= Great Western Railway, Queensland =

Railway development proposal in western Queensland, Australia

The Great Western Railway was a railway development proposal involving a total of five new lines in western Queensland, Australia. Construction started in 1911 on sections of four of the lines, and three were opened in part before the project was effectively abandoned in 1920.

==History==

Following the separation of Queensland from New South Wales in 1859, Queensland consisted of a vast area with a non-indigenous population of ~30,000, most of who lived in the south east corner of the colony. The Queensland Government was keen to facilitate development and immigration, and had approved the construction to the Main Line from Ipswich ~160 km to the fertile Darling Downs region in 1864. This was the first narrow gauge (1067mm or 3’6") main line in the world.

For the next 46 years the Queensland government continued to give priority to railway construction projects that were seen as facilitating development and settlement at the expense of system connectivity. At one stage there were 11 separate railway systems in Queensland, and whilst coastal shipping provided adequate service in the absence of a continuous North Coast line, there was no easy equivalent for the interior, where the virtual absence of navigable rivers meant that bullock wagons and horse-drawn coaches were the only transport options before a railway was constructed.

By 1910 the benefits of a connected system were seen as worth realising, and the North Coast Line Act was passed authorising a line from Rockhampton to Cairns, which when completed in 1924 provided a 1681 km line linking Brisbane to all major coastal towns and cities on Queensland's settled east coast.

On the same day the Queensland parliament also approved the Great Western Railway Act, authorising 2063 km of new lines in western Queensland. As John Kerr so succinctly put it, "…only 505 km was built, and only 468 km was opened...the project was designed to bring all country suitable for sheep grazing within economic distance, but it was ill conceived."

The Act required all sections to be constructed more or less simultaneously, giving an indication of the political considerations of the day, where competing regions were vocal when perceiving that another had been advantaged by a government decision. It is likely that aspect explains why both Acts were approved on the same day.

===Proposal details===

The actual Great Western Railway (GWR) line was to be from Tobermory to Camooweal, following an alignment proposed in the 1880s for a railway from Sydney to Darwin via Bourke.

This south-east to north-west alignment paralleled the Queensland coastline, having the benefit of providing roughly equidistant connections to the ports.

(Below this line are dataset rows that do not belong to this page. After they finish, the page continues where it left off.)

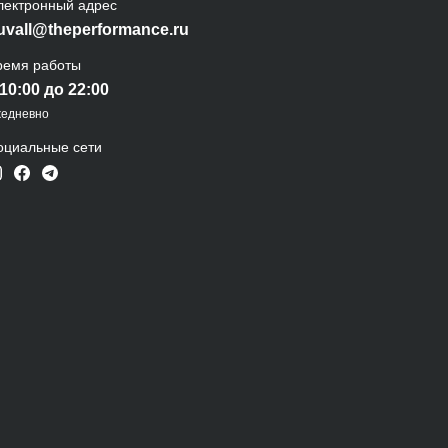
лектронный адрес
uvall@theperformance.ru
ремя работы
 10:00 до 22:00
едневно
оциальные сети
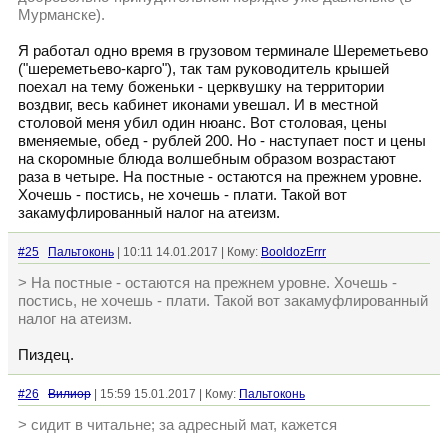
Мурманске).
Я работал одно время в грузовом терминале Шереметьево
("шереметьево-карго"), так там руководитель крышей
поехал на тему боженьки - церквушку на территории
воздвиг, весь кабинет иконами увешал. И в местной
столовой меня убил один нюанс. Вот столовая, цены
вменяемые, обед - рублей 200. Но - наступает пост и цены
на скоромные блюда волшебным образом возрастают
раза в четыре. На постные - остаются на прежнем уровне.
Хочешь - постись, не хочешь - плати. Такой вот
закамуфлированный налог на атеизм.
#25
Пальтоконь
| 10:11 14.01.2017 | Кому:
BooldozErrr
> На постные - остаются на прежнем уровне. Хочешь -
постись, не хочешь - плати. Такой вот закамуфлированный
налог на атеизм.
Пиздец.
#26
Вилиор
| 15:59 15.01.2017 | Кому:
Пальтоконь
> сидит в читальне; за адресный мат, кажется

To connect the GWR line to the rest of the QR system, 4 connecting lines were proposed, described as Sections A to D. These were;

Section A – From Westgate on the Western Line to Eromanga

Section B – From Blackall to Windorah

Section C – From Winton to Springvale

Section D – From Malbon to an unnamed junction point. The Malbon – Duchess section is now part of the Mt Isa line.

==Construction progress==

Section A – Construction started from a point 21 km south of Charleville, later called Westgate (as in Gateway to the west) in July 1911, and continued until 1917. The village of Quilpie (201 km from Westgate and 210 km from Charleville), on the west bank of the Bulloo River was established where construction halted, and became the terminus of the line.

The line went west rather than south west as the Commissioner for Railways, following an inspection of the route in 1911, determined a due west route would serve better country.

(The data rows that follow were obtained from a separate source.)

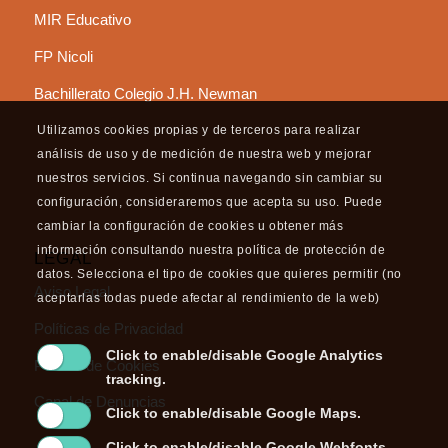
MIR Educativo
FP Nicoli
Bachillerato Colegio J.H. Newman
Utilizamos cookies propias y de terceros para realizar
análisis de uso y de medición de nuestra web y mejorar
nuestros servicios. Si continua navegando sin cambiar su
configuración, consideraremos que acepta su uso. Puede
cambiar la configuración de cookies u obtener más
información consultando nuestra política de protección de
LEGAL
datos. Selecciona el tipo de cookies que quieres permitir (no
Aviso Legal
aceptarlas todas puede afectar al rendimiento de la web)
Políticas de Privacidad
Click to enable/disable Google Analytics
Política de Cookies
tracking.
Canal de Denuncias
Click to enable/disable Google Maps.
Click to enable/disable Google Webfonts.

Section B – Construction started from Blackall, then the terminus of a branch line from the Central West line station of Jericho in August 1911, and continued until 1917, restarted in 1919 and being abandoned in December 1920, with the village of Yaraka (156 km from Blackall), becoming the terminus when construction ceased.

Section C – Construction started from Winton, then the terminus of a branch line from the Mt Isa line station of Hughenden in 1913, the start having been delayed whilst the best place to cross the Diamantina River was established. The line initially headed west towards Elderslie as, in the case of Section A, the Commissioner had determined that alignment served better country.

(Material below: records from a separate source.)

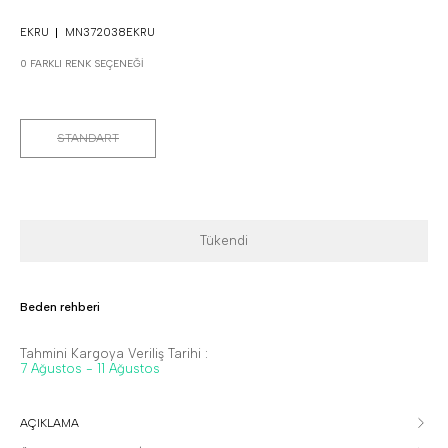
EKRU
MN372038EKRU
0 FARKLI RENK SEÇENEĞI
STANDART
Tükendi
Beden rehberi
Tahmini Kargoya Veriliş Tarihi :
7 Ağustos - 11 Ağustos
AÇIKLAMA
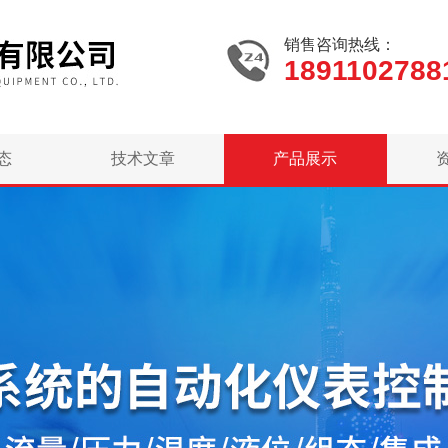
销售咨询热线：
1891102788
态
技术文章
产品展示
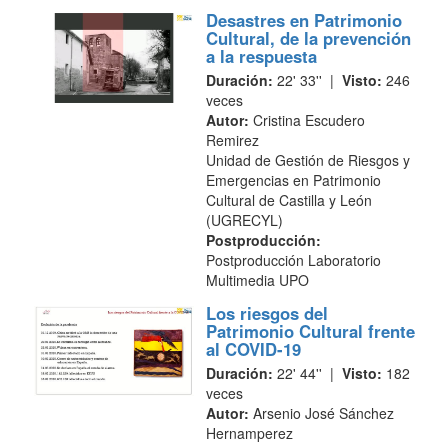
Desastres en Patrimonio
Cultural, de la prevención
a la respuesta
Duración:
22' 33'' |
Visto:
246
veces
Autor:
Cristina Escudero
Remirez
Unidad de Gestión de Riesgos y
Emergencias en Patrimonio
Cultural de Castilla y León
(UGRECYL)
Postproducción:
Postproducción Laboratorio
Multimedia UPO
Los riesgos del
Patrimonio Cultural frente
al COVID-19
Duración:
22' 44'' |
Visto:
182
veces
Autor:
Arsenio José Sánchez
Hernamperez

Rails laid for 37 km when construction was halted in February 1916 to focus on the construction of the Dobbyn line to provide copper ore for the war effort. Construction never restarted, and the line was never opened for traffic. The rails were salvaged as a job creation program in 1931.

Section D – Construction started from Malbon, then a station on the Selwyn line, in August 1911, and continued until 1920, with the hamlet of Dajarra (112 km from Malbon) becoming the terminus when construction was abandoned, although work had extended 16 km beyond there.

No construction work was undertaken for the GWR line itself.

==Legacy==

Today the main legacy of the GWR proposal is the 58 km Malbon – Duchess section of the Mt Isa line, which has been upgraded to main line standard and also services the Phosphate Hill line.

The Dajarra branch was closed in 1993.

The Yaraka branch has been out of service since 2005, and the Westgate – Quilpie branch line has closed in the last few years due to parts of the line being washed away.

The idea of linking the western extremities of the QR lines was fulfilled when the Australian government contracted Qantas to provide air mail services linking Charleville, Blackall, Longreach, Winton and Cloncurry in 1922.